Scénario: Bernard Yslaire
Illustrations: Marc-Antoine Boidin
Nationalité des auteurs: Belge et Française
Editions Glénat (17 Septembre 2014)
56 pages
ISBN-10: 2723499200
ISBN-13: 978-2723499200
Genre: Bande-dessinée
Lu le: 5 Février 2017
Ma note: 17/20




L’histoire:

            Une folie amoureuse qui traverse les générations ; « Malheur à celui qui aimera une fille aux yeux de braise car celui-là pleurera sa vie durant des larmes de sang. » Hugo Sambre l'a écrit. Mais quelle est l'origine de cette tragédie ? S'il est un personnage clé au sein de cette généalogie maudite, c'est bien Maxime-Augustin, le père d'Hugo. Membre le plus sulfureux de la famille avec son aïeul Augustin (dont il ne partage pas que le prénom), responsable de la fin de la lignée aristocratique des De Sambre, il est celui dont on nommera la génération « De cujus » : celle qui transmettra la malédiction à tous ses descendants. Mais en 1775, Maxime-Augustin n'est encore qu'un enfant à la cour de la reine Marie-Antoinette. Qu'a-t-il bien pu se passer pour que ce jeune garçon innocent embrasse un tel destin ? 

Mon avis:

            Nouveau focus sur une génération de l’arbre généalogique des Sambre. On s’intéresse ici à la génération à l’origine de la malédiction, en se focalisant sur Maxime-Augustin. 
Contrairement à la génération « Hugo & Iris » où il était clairement question de cette malédiction des yeux rouges, dans cette génération-ci, point de personnages aux yeux rouges.
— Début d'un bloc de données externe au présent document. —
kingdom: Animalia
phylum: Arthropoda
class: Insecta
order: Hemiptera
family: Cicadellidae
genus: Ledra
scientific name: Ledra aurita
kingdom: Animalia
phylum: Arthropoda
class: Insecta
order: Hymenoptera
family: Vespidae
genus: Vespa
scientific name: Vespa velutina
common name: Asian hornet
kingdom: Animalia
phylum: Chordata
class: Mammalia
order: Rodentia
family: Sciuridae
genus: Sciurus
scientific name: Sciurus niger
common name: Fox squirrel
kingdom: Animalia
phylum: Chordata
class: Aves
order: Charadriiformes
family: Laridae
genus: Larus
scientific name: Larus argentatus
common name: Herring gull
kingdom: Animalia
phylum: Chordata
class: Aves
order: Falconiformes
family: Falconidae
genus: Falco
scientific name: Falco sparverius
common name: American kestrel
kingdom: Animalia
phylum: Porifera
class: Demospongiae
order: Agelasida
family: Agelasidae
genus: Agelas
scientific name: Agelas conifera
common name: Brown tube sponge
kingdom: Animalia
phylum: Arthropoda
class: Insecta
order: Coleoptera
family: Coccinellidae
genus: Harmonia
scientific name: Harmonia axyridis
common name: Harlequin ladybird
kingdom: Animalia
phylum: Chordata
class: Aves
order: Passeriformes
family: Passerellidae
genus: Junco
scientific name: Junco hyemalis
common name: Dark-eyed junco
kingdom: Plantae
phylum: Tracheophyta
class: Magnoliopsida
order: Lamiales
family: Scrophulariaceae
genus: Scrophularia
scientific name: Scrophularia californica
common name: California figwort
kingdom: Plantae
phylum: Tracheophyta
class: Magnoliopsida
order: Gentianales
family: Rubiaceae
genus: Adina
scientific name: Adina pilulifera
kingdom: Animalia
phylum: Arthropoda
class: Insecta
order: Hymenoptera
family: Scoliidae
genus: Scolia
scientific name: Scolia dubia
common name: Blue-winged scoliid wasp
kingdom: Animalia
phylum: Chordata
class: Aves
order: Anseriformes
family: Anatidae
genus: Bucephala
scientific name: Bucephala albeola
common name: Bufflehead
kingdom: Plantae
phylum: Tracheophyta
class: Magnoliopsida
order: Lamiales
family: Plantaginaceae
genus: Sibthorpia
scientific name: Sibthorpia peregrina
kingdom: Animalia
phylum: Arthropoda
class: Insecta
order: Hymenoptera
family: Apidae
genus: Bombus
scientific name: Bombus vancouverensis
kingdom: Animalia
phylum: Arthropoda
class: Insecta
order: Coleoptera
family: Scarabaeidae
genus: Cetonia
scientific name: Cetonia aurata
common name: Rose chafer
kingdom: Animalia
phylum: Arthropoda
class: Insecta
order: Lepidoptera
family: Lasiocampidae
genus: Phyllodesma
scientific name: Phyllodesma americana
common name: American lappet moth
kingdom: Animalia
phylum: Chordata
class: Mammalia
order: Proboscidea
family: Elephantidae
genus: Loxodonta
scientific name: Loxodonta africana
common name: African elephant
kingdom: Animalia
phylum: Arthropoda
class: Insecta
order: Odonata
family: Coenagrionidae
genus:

L’angle du vue du scénario est différent et l’histoire se porte davantage sur les liens familiaux, sur la naissance et l’enfance de Maxime avec ses blessures et ses felûres.. J’ai ainsi préféré cet aspect qui rend l’histoire plus facile à comprendre, mais c’est une histoire très dure!!! Il est en effet question de viols, d’abus, de violences et de justice dans l’aristocratie. Le personnage de Gunther von Dantz est exécrable à souhait qui ne mérite que la mort et l’on prend alors pitié pour le jeune Maxime. 

Il est très intéressant de voir de quelle façon l’entourage, les rencontres faites, les coups du sort, peuvent conditionner la personnalité de quelqu'un. Et Maxime n'échappe malheureusement pas à cette règle puisque l’on se rend compte à la fin, qu’un monstre laisse une empreinte très forte et mauvaise sur un enfant qu’il a élevé et détruit...

En bref:

            Avec un scénario plus fluide et plus agréable à lire que pour la génération « Hugo & Iris », l’histoire est focalisée sur le personnage de Maxime et sur ses origines pour mieux comprendre sa personnalité future, sans que la malédiction des yeux rouges n’intervienne encore.